As we see, changed words are modified according to Vietnamese dialects (local speech) or by refined moral teaching. They become really a treasure of Vietnamese folk culture. In the second part of the fourth volume, the authors collected up different commentaries of scholars, with different historical backgrounds. For example, P. 2577-2625, also nearly 50 pages deal with the poem "Thang Bom co cai quat mo", it is a well-known popular ironical dialogue and bargain between a poor young man and a rich owner. Ten comments are presented, as discussion, analysis, or simple expression of feelings. The writers are well known, among them : Tran Thanh Mai, Ngo Quan Niem, Tran Duc Thao, Vu Quoc Thuc... Alongside with such enormous works, we can find also studies of smaller size, like: "Folktales of Professions", "Old Town Hoi An", "Quan Thanh of old time and today"... Smaller size, however, does not mean lower significance.
Phu Dong Thien Vuong or Thanh Dong (The Holy of the village Dong) is chosen to be as an excellent example of study, because this folktale is one of the most popular stories; it connects not only with Vietnamese historical development, but also with the annual festival ceremony of some places. Besides, this tale was registered as the ninth of twenty two of stories collected in the Linh Nam Chich Quai; thus, the tale was not only transmitted orally through generations like most other folktales, but became one of the written document in the fourteenth century. According to this document, the tale has its historical roots back with the third King of Hung Vuong Dynasty.
Thach Phuong and Le Trung Vu collected sixty significant feasts, celebrated every year in different parts of Vietnam. Besides there are also eighteen feasts of minority folk. Phu Dong Thien Vuong, one of these feasts, is called "Annual Memorial Services for the Knight of Heaven". In the appendix (II) there is a summary translation: a short narrative, main topics and activities of celebration in Dong- village, but also in its neighborhood in the vicinity of Ha Noi and Ha-Tay. The celebration has a preparation in Soc Son, Bo Dau. In Dong village itself the preparation begins one month before, like registration, exercise.... the main celebration begins with April 6 and reaches the peak on the 9th, its closing ceremony lasts from 10th to 12th April. In such a solemnity one can see the harmonious fusion between village and nation, between past and present, expressed in powerful symbols, games, dances and transmitted through generations. G. Dumoutier described his strong impression, when he attended the feast of "The Divine Knight of Village Dong" in the year 1893; he reported the event with astonished impression that the feast changes totally the behavior of the peasants: in daily life thy are afraid, and here they become self assured as if the religious feast transformed them.
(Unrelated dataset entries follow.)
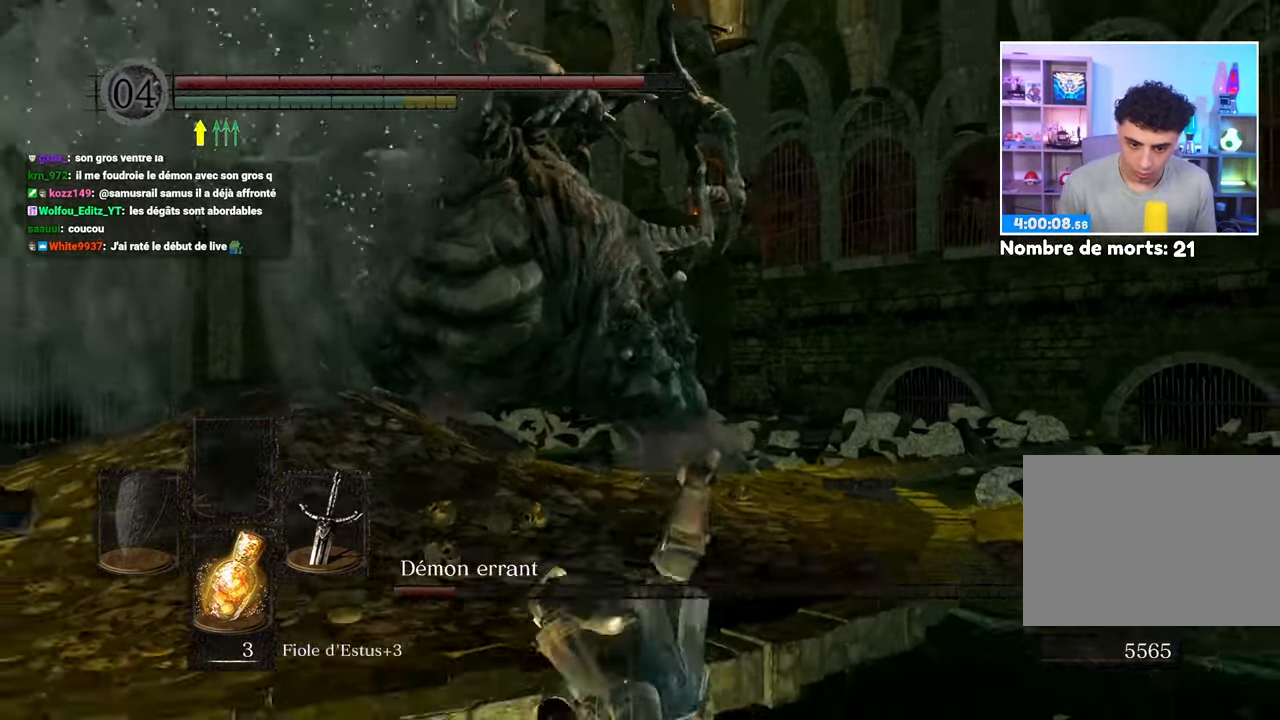
Gameplay with a controller (Xbox layout); each line is a JSON object with the inputs held at the frame after it (dt_ms = milliseconds from this image to that frame). "button_events" lists button changes between this image and that frame as [ms after this image, input, new state], when the widget could be followed in between (sticks are given only as held states). Not read: DPAD_LEFT L3 R3.
{"dt_ms": 1000, "buttons": [], "left_stick": "down", "right_stick": "center"}
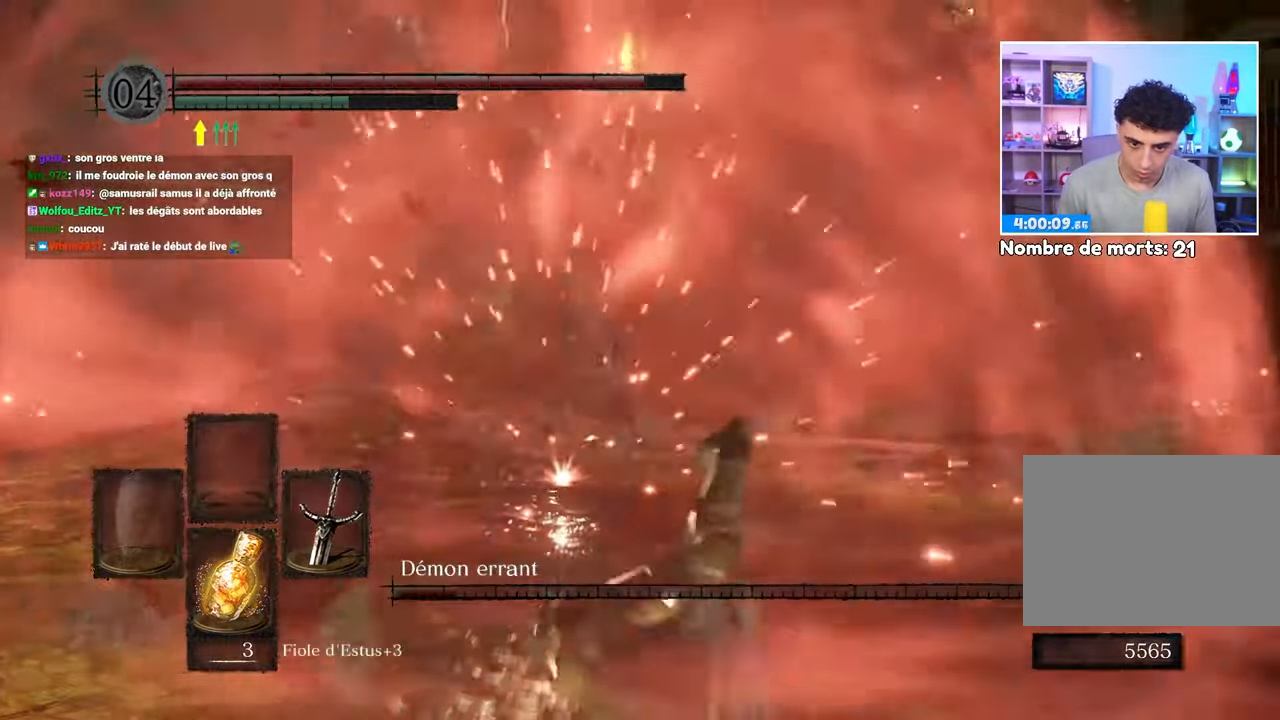
{"dt_ms": 500, "buttons": [], "left_stick": "up", "right_stick": "center"}
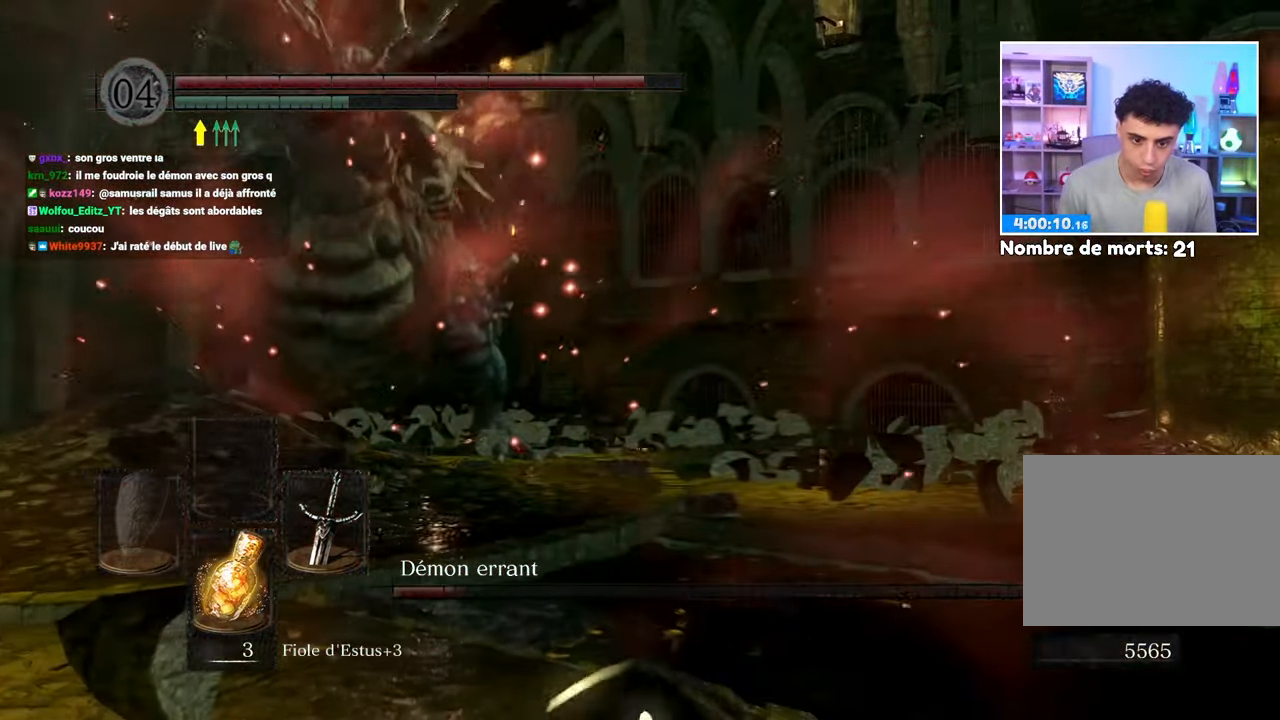
{"dt_ms": 500, "buttons": [], "left_stick": "up", "right_stick": "center", "button_events": []}
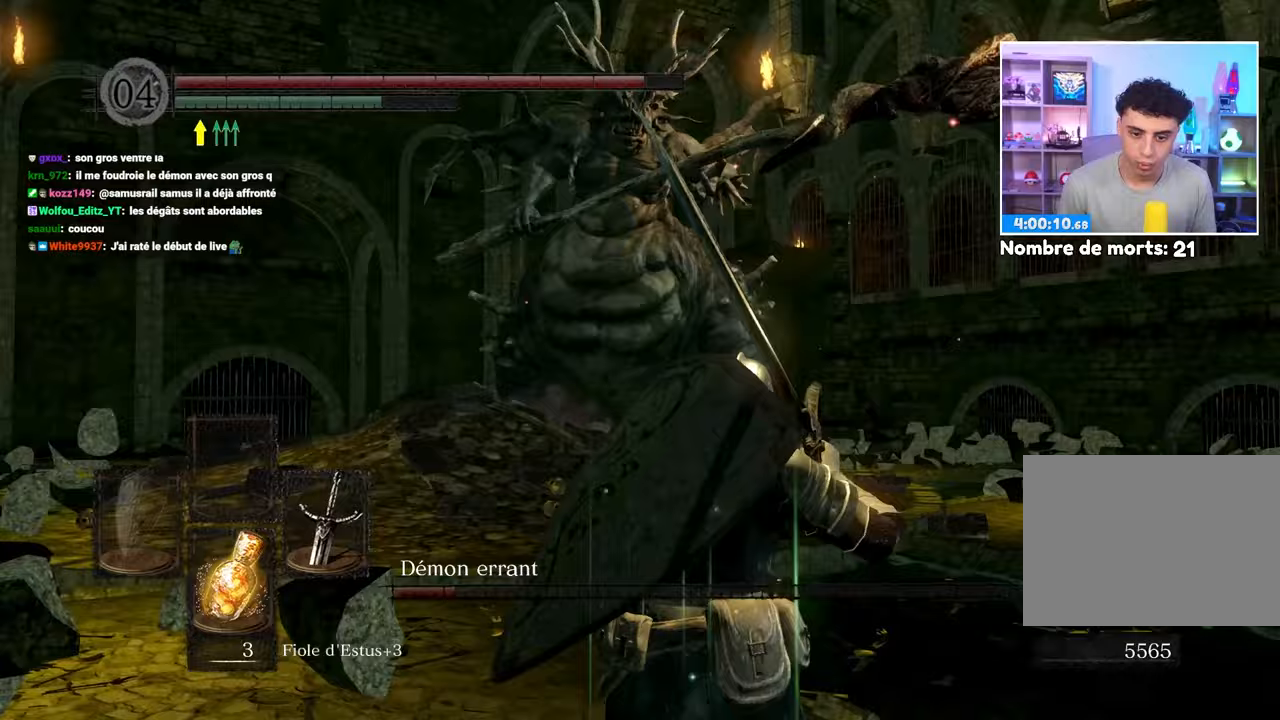
{"dt_ms": 500, "buttons": ["B"], "left_stick": "up", "right_stick": "center", "button_events": [[150, "B", "down"]]}
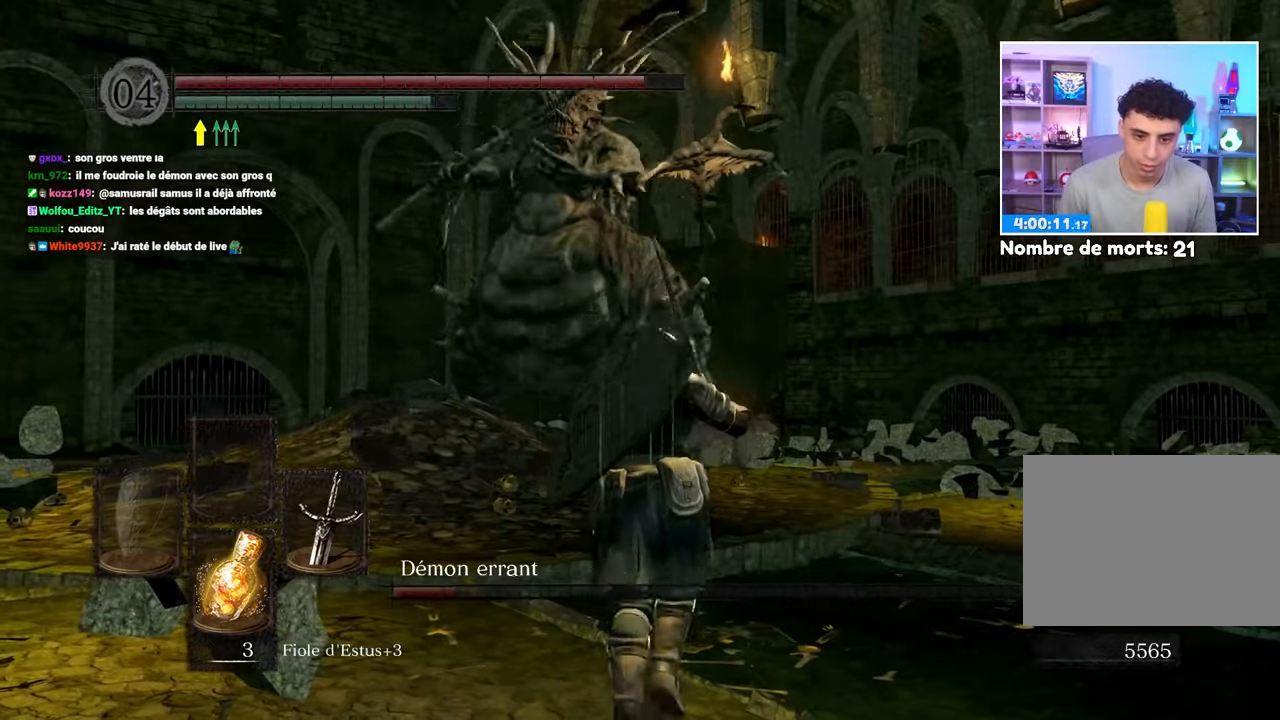
{"dt_ms": 500, "buttons": ["B"], "left_stick": "up", "right_stick": "center", "button_events": []}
The oldest text of this story is found in the book of Linh Nam Chich Quai, as we mention above, written by Tran The Phap, reconstructed by Vu Quynh under the name "Dong Thien Vuong". Nguyen Dang Truc in his book "Van hien, Nen tang cua minh Triet", approaches the story with an analysis of its literary-form: to find out the importance in the context, the redaction of the story itself, and the interpretation of its content according to the trilogy: Heaven, Human Being and Earth. In the story, King Hung Vuong III and with him the prosperous and peaceful kingdom Van Lang were threatened by the An Dynasty. Confronted with such a dangerous war, they built an altar and prayed sincerely for three days. Heaven answered their prayer by sending, first, Long Quan to predict how to protect the kingdom and then, Phu Dong Thien Vuong who helped Van Lang to dissolve the invasion of An Dynasty and restore peace in the Kingdom. Nguyen Dang Truc finds the meaning of the folktale in relation to the dimension of Heaven, and he concludes: "Open up to heaven means to accept the ultimate which is not defined according to human thought... Human words like Absolute, Lac Long source, which left behind these signs like footsteps on the rock". In short, the "gift" from heaven helps people to resolve conflicts and to regain harmony between Heaven - Man - Earth.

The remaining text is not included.